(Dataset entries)
▼

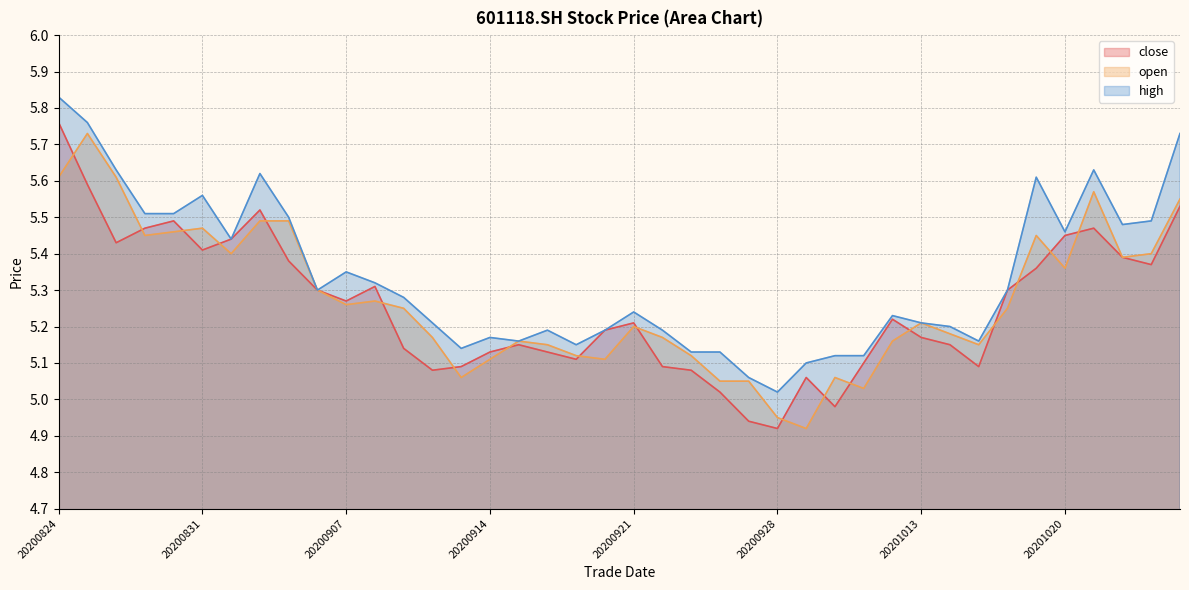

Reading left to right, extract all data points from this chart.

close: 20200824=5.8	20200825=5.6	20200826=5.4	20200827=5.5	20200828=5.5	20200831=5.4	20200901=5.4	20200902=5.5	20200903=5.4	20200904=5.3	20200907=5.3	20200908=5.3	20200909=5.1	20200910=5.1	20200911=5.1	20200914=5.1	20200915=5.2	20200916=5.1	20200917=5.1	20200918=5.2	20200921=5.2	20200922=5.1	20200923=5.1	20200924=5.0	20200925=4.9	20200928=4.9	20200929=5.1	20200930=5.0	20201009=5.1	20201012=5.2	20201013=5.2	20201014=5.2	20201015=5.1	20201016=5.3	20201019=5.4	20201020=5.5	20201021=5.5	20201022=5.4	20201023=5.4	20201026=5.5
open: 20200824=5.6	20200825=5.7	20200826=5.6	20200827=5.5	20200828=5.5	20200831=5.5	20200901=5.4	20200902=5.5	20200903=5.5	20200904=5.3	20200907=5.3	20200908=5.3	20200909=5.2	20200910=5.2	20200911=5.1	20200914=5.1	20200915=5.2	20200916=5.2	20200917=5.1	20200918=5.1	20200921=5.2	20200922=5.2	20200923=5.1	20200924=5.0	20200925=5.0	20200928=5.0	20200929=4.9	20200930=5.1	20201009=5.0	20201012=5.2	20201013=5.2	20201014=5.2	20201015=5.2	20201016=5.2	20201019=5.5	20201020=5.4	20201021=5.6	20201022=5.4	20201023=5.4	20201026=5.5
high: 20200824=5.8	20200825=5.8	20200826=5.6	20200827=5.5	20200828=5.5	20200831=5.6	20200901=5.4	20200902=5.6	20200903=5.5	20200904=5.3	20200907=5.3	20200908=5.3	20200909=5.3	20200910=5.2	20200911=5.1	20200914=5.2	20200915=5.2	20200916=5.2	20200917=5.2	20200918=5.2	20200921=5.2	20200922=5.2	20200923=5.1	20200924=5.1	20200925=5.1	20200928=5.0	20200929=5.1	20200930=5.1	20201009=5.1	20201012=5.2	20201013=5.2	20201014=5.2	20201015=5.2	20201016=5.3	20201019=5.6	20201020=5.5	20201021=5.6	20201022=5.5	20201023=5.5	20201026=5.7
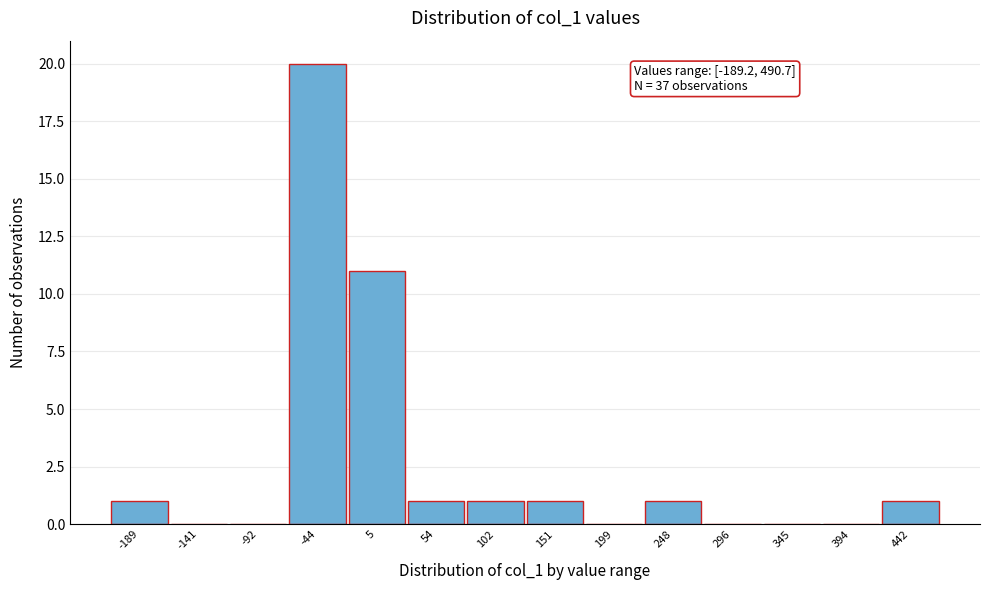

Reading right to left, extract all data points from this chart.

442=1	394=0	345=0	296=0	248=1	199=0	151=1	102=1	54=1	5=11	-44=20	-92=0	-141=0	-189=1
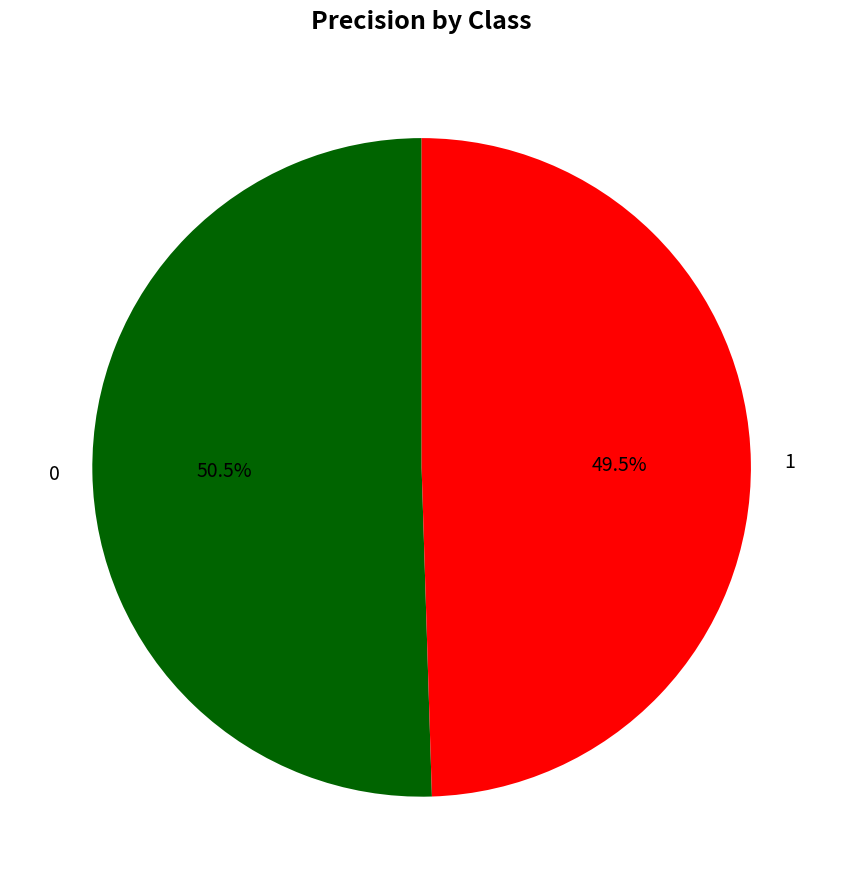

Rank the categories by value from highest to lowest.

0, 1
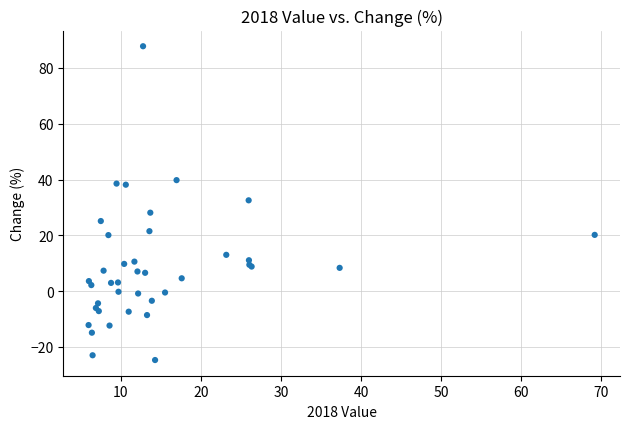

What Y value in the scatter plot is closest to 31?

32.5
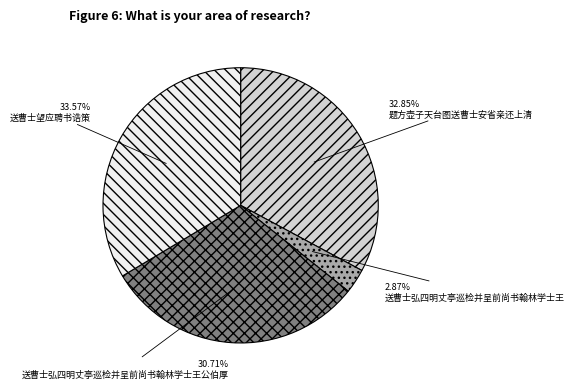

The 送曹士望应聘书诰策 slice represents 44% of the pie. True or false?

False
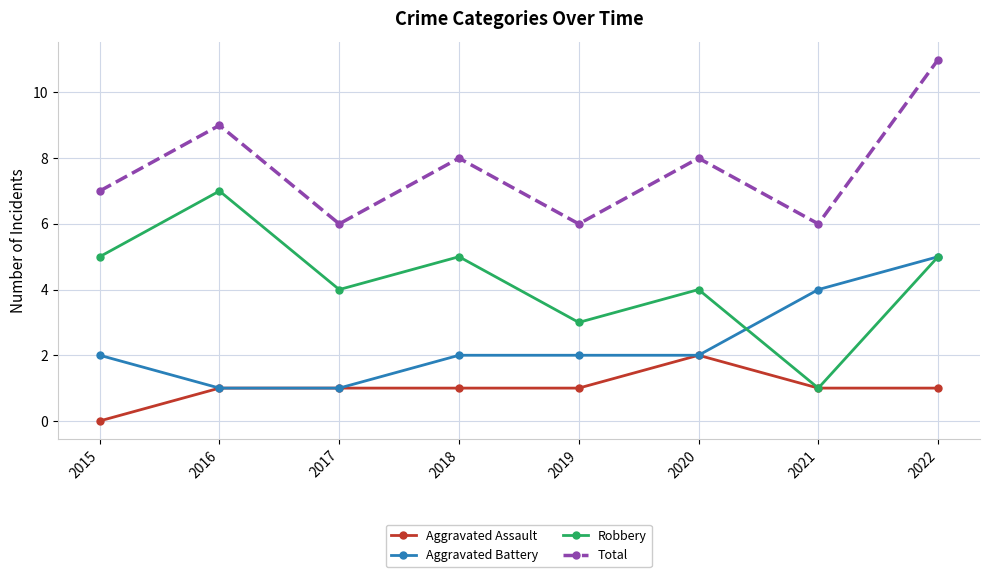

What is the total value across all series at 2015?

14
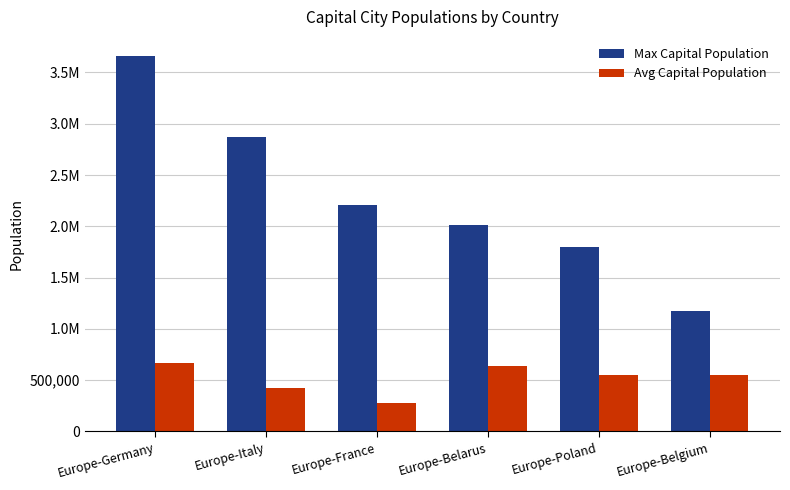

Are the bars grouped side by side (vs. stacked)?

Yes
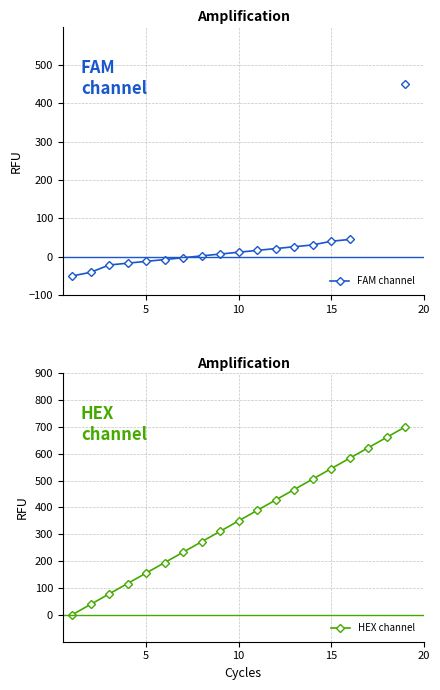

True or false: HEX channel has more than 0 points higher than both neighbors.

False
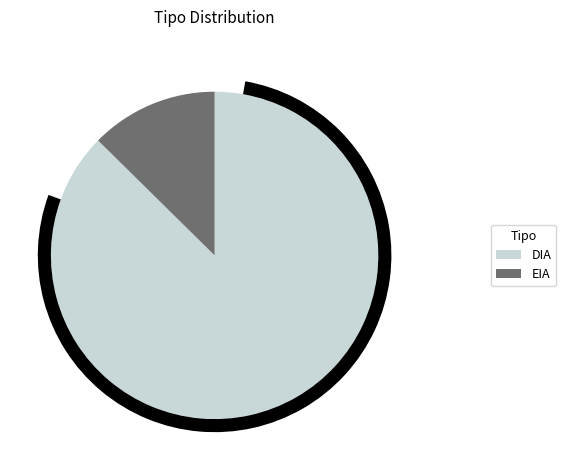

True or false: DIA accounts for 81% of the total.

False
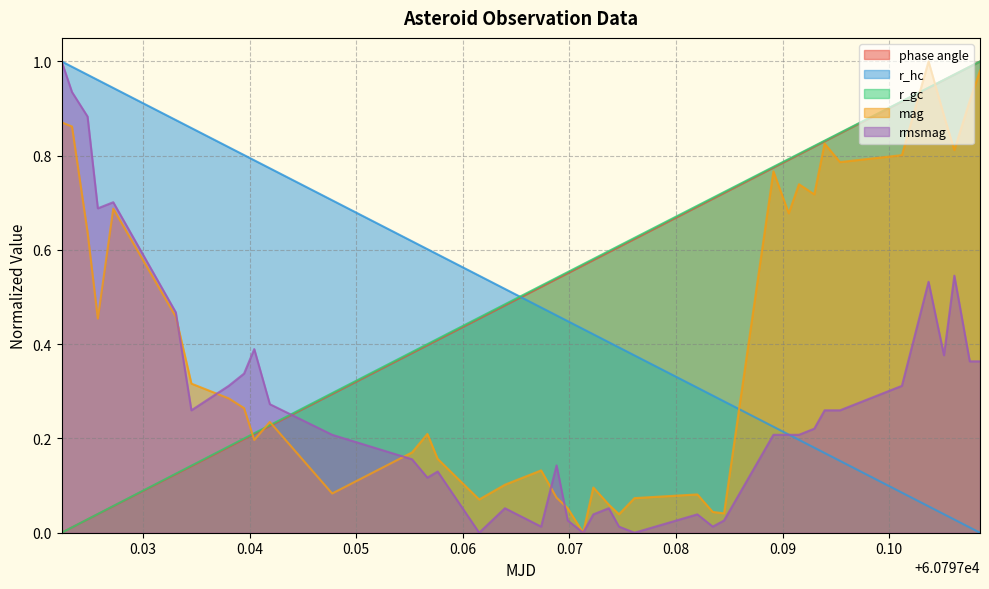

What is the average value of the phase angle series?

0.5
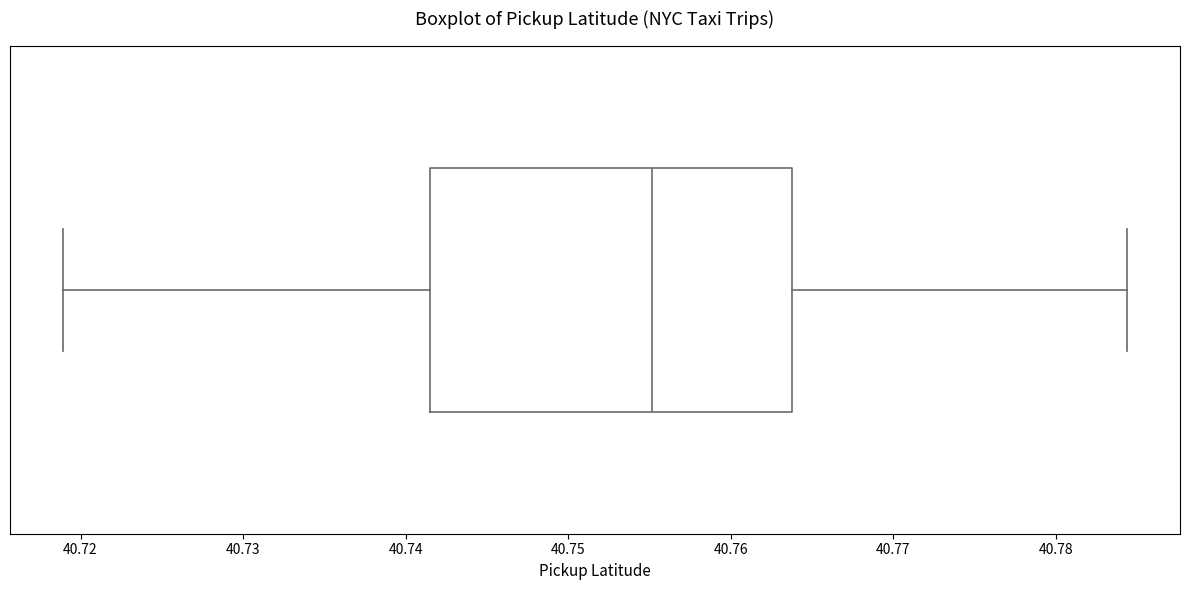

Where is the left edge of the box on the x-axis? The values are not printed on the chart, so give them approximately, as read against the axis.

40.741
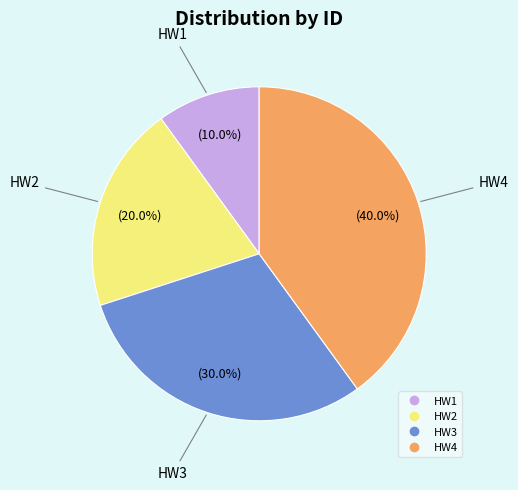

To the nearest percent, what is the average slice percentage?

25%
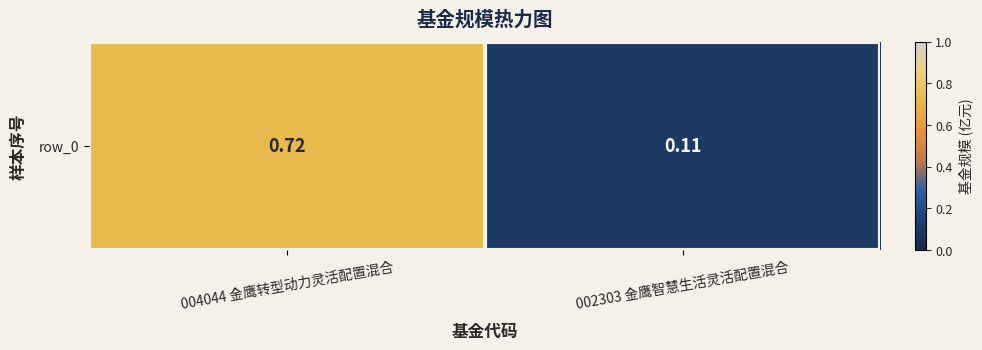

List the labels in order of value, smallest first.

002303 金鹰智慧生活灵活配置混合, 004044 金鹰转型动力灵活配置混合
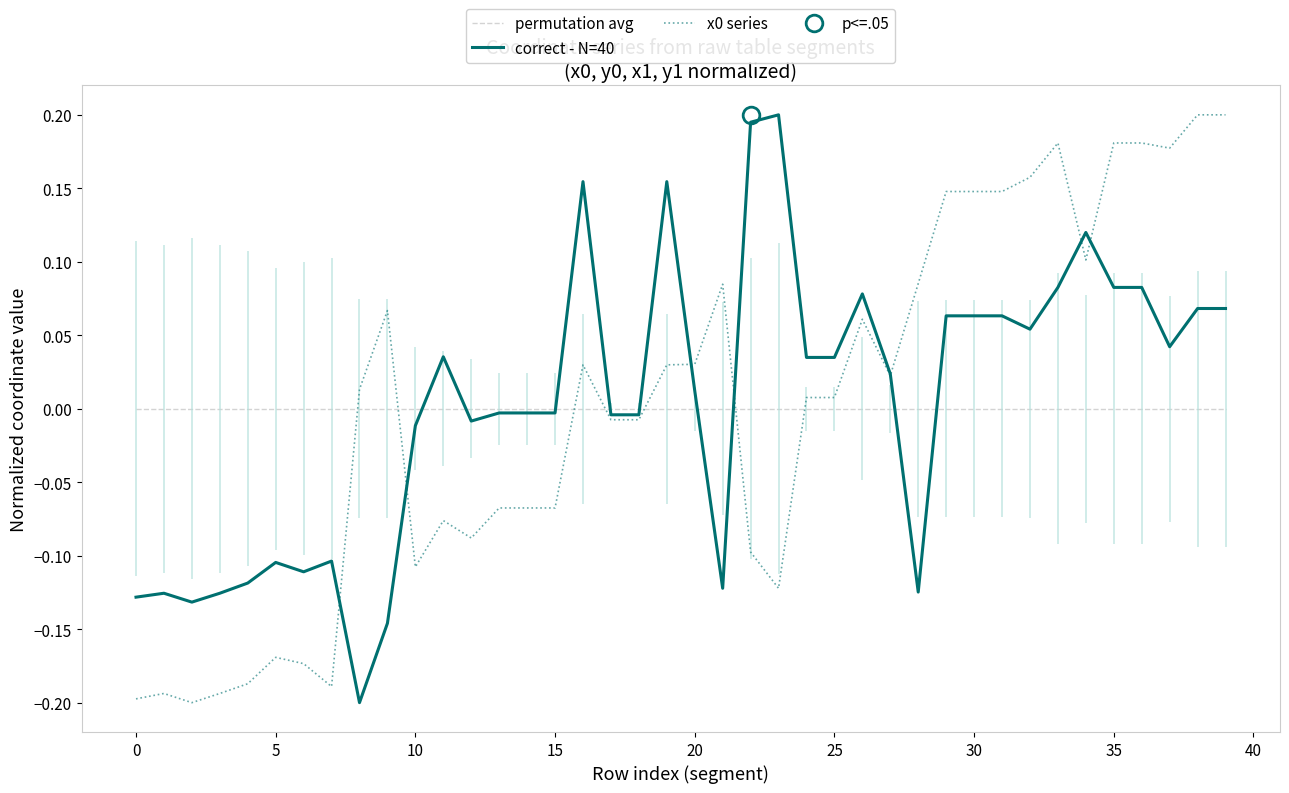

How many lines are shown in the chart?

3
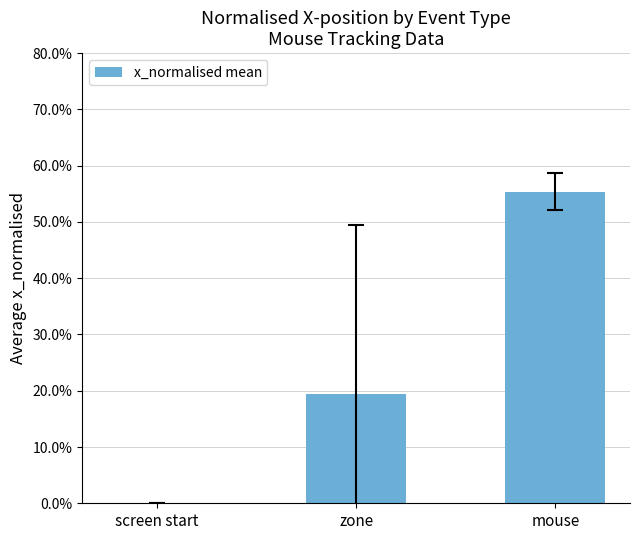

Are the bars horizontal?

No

▲

> **To-do item**:
Print, word for word, the stretch of lines from the one containing "List the labels" through the last line, and leave the pictures out.

> **Response area**:
List the labels in order of value, smallest first.

002303 金鹰智慧生活灵活配置混合, 004044 金鹰转型动力灵活配置混合

How many lines are shown in the chart?

3

Are the bars horizontal?

No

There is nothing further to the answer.